─── Working data ───

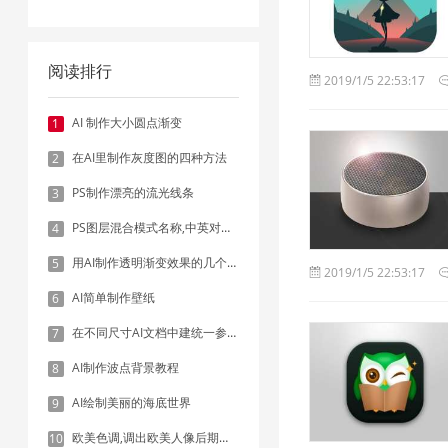
阅读排行
2019/1/5 22:53:17
AI 制作大小圆点渐变
1
在AI里制作灰度图的四种方法
2
PS制作漂亮的流光线条
3
PS图层混合模式名称,中英对照表
4
用AI制作透明渐变效果的几个方法
5
2019/1/5 22:53:17
AI简单制作壁纸
6
在不同尺寸AI文档中建统一参考线 - 方法1：对齐和分布
7
AI制作波点背景教程
8
AI绘制美丽的海底世界
9
欧美色调,调出欧美人像后期色调实例
10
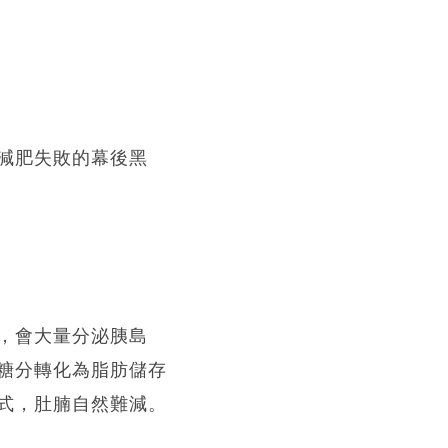
減肥失敗的幕後黑
，會大量分泌胰島
糖分轉化為脂肪儲存
式，肚腩自然難減。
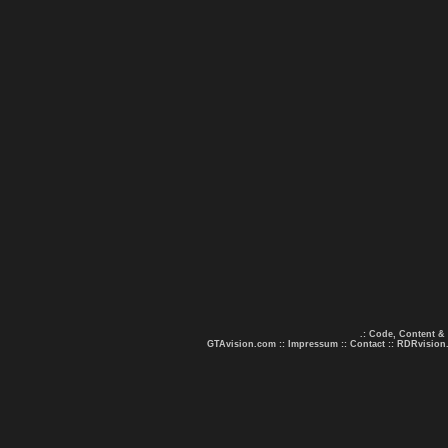
.: Code, Content &
GTAvision.com
::
Impressum
::
Contact
::
RDRvision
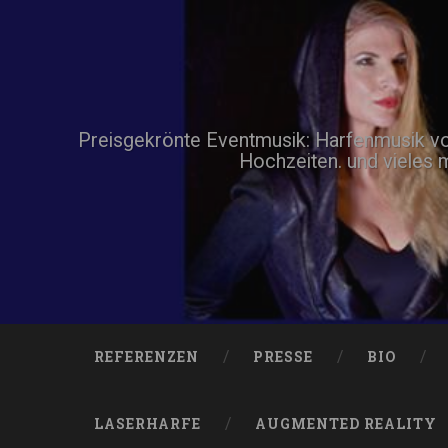
Zum
Inhalt
springen
Suchen
Preisgekrönte Eventmusik: Harfenmusik von 
Hochzeiten. und vieles 
REFERENZEN
PRESSE
BIO
LASERHARFE
AUGMENTED REALITY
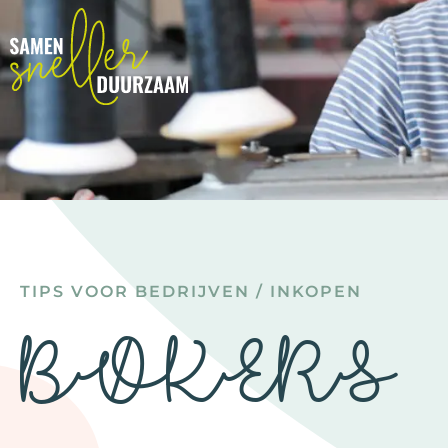
TIPS VOOR BEDRIJVEN
/
INKOPEN
BØKERS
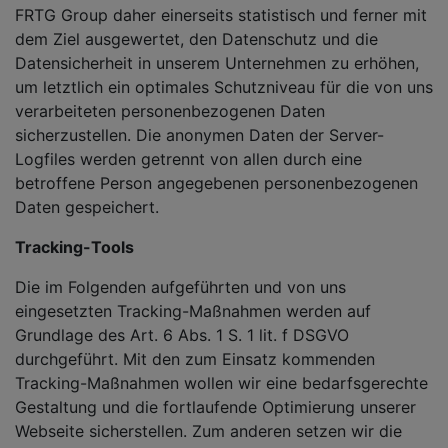
FRTG Group daher einerseits statistisch und ferner mit
dem Ziel ausgewertet, den Datenschutz und die
Datensicherheit in unserem Unternehmen zu erhöhen,
um letztlich ein optimales Schutzniveau für die von uns
verarbeiteten personenbezogenen Daten
sicherzustellen. Die anonymen Daten der Server-
Logfiles werden getrennt von allen durch eine
betroffene Person angegebenen personenbezogenen
Daten gespeichert.
Tracking-Tools
Die im Folgenden aufgeführten und von uns
eingesetzten Tracking-Maßnahmen werden auf
Grundlage des Art. 6 Abs. 1 S. 1 lit. f DSGVO
durchgeführt. Mit den zum Einsatz kommenden
Tracking-Maßnahmen wollen wir eine bedarfsgerechte
Gestaltung und die fortlaufende Optimierung unserer
Webseite sicherstellen. Zum anderen setzen wir die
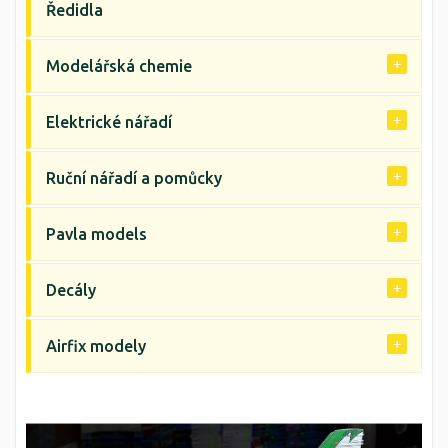
Ředidla
Modelářská chemie
Elektrické nářadí
Ruční nářadí a pomůcky
Pavla models
Decály
Airfix modely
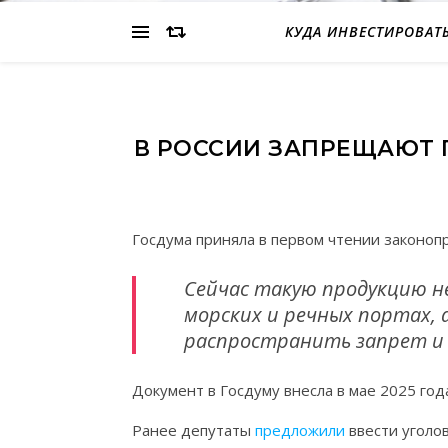
КУДА ИНВЕСТИРОВАТ
В РОССИИ ЗАПРЕЩАЮТ 
Госдума приняла в первом чтении законопр
Сейчас такую продукцию н
морских и речных портах,
распространить запрет и 
Документ в Госдуму внесла в мае 2025 год
Ранее депутаты
предложили
ввести уголо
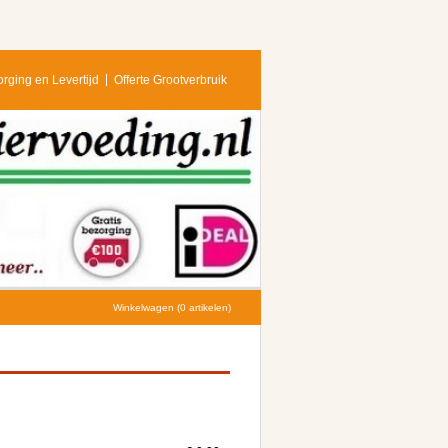
rging en Levertijd
Offerte Grootverbruik
Winkelwagen (0 artikelen)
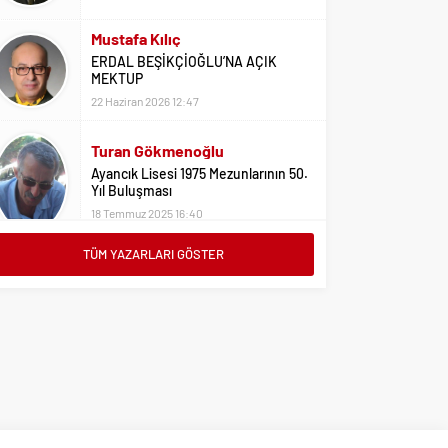
Mustafa Kılıç
ERDAL BEŞİKÇİOĞLU’NA AÇIK
MEKTUP
22 Haziran 2026 12:47
Turan Gökmenoğlu
Ayancık Lisesi 1975 Mezunlarının 50.
Yıl Buluşması
18 Temmuz 2025 16:40
TÜM YAZARLARI GÖSTER
Adil Yıldız
Bu Sene Fenerbahçe Ülke Puanlarını
Sırtladı
1 Eylül 2023 15:10
Ali Oral
Üniversite Tercihleri İçin Öneriler
2 Ağustos 2023 16:03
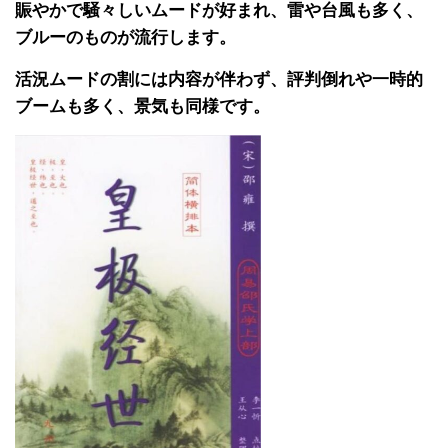
賑やかで騒々しいムードが好まれ、雷や台風も多く、
ブルーのものが流行します。
活況ムードの割には内容が伴わず、評判倒れや一時的
ブームも多く、景気も同様です。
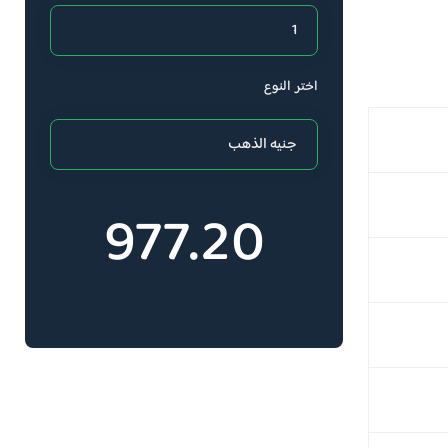
اختر النوع
977.20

───

In your copy, every entry above must match word for word, and no picture may appear.

阅读排行
2019/1/5 22:53:17
AI 制作大小圆点渐变
1
在AI里制作灰度图的四种方法
2
PS制作漂亮的流光线条
3
PS图层混合模式名称,中英对照表
4
用AI制作透明渐变效果的几个方法
5
2019/1/5 22:53:17
AI简单制作壁纸
6
在不同尺寸AI文档中建统一参考线 - 方法1：对齐和分布
7
AI制作波点背景教程
8
AI绘制美丽的海底世界
9
欧美色调,调出欧美人像后期色调实例
10
減肥失敗的幕後黑
，會大量分泌胰島
糖分轉化為脂肪儲存
式，肚腩自然難減。
.: Code, Content &
GTAvision.com
::
Impressum
::
Contact
::
RDRvision
Zum
Inhalt
springen
Suchen
Preisgekrönte Eventmusik: Harfenmusik von 
Hochzeiten. und vieles 
REFERENZEN
PRESSE
BIO
LASERHARFE
AUGMENTED REALITY
TIPS VOOR BEDRIJVEN
/
INKOPEN
BØKERS
FRTG Group daher einerseits statistisch und ferner mit
dem Ziel ausgewertet, den Datenschutz und die
Datensicherheit in unserem Unternehmen zu erhöhen,
um letztlich ein optimales Schutzniveau für die von uns
verarbeiteten personenbezogenen Daten
sicherzustellen. Die anonymen Daten der Server-
Logfiles werden getrennt von allen durch eine
betroffene Person angegebenen personenbezogenen
Daten gespeichert.
Tracking-Tools
Die im Folgenden aufgeführten und von uns
eingesetzten Tracking-Maßnahmen werden auf
Grundlage des Art. 6 Abs. 1 S. 1 lit. f DSGVO
durchgeführt. Mit den zum Einsatz kommenden
Tracking-Maßnahmen wollen wir eine bedarfsgerechte
Gestaltung und die fortlaufende Optimierung unserer
Webseite sicherstellen. Zum anderen setzen wir die
Ředidla
Modelářská chemie
Elektrické nářadí
Ruční nářadí a pomůcky
Pavla models
Decály
Airfix modely
КУДА ИНВЕСТИРОВАТ
В РОССИИ ЗАПРЕЩАЮТ 
Госдума приняла в первом чтении законопр
Сейчас такую продукцию н
морских и речных портах,
распространить запрет и 
Документ в Госдуму внесла в мае 2025 год
Ранее депутаты
предложили
ввести уголо
rging en Levertijd
Offerte Grootverbruik
Winkelwagen (0 artikelen)
Mustafa Kılıç
ERDAL BEŞİKÇİOĞLU’NA AÇIK
MEKTUP
22 Haziran 2026 12:47
Turan Gökmenoğlu
Ayancık Lisesi 1975 Mezunlarının 50.
Yıl Buluşması
18 Temmuz 2025 16:40
TÜM YAZARLARI GÖSTER
Adil Yıldız
Bu Sene Fenerbahçe Ülke Puanlarını
Sırtladı
1 Eylül 2023 15:10
Ali Oral
Üniversite Tercihleri İçin Öneriler
2 Ağustos 2023 16:03
賑やかで騒々しいムードが好まれ、雷や台風も多く、
ブルーのものが流行します。
活況ムードの割には内容が伴わず、評判倒れや一時的
ブームも多く、景気も同様です。
اختر النوع
977.20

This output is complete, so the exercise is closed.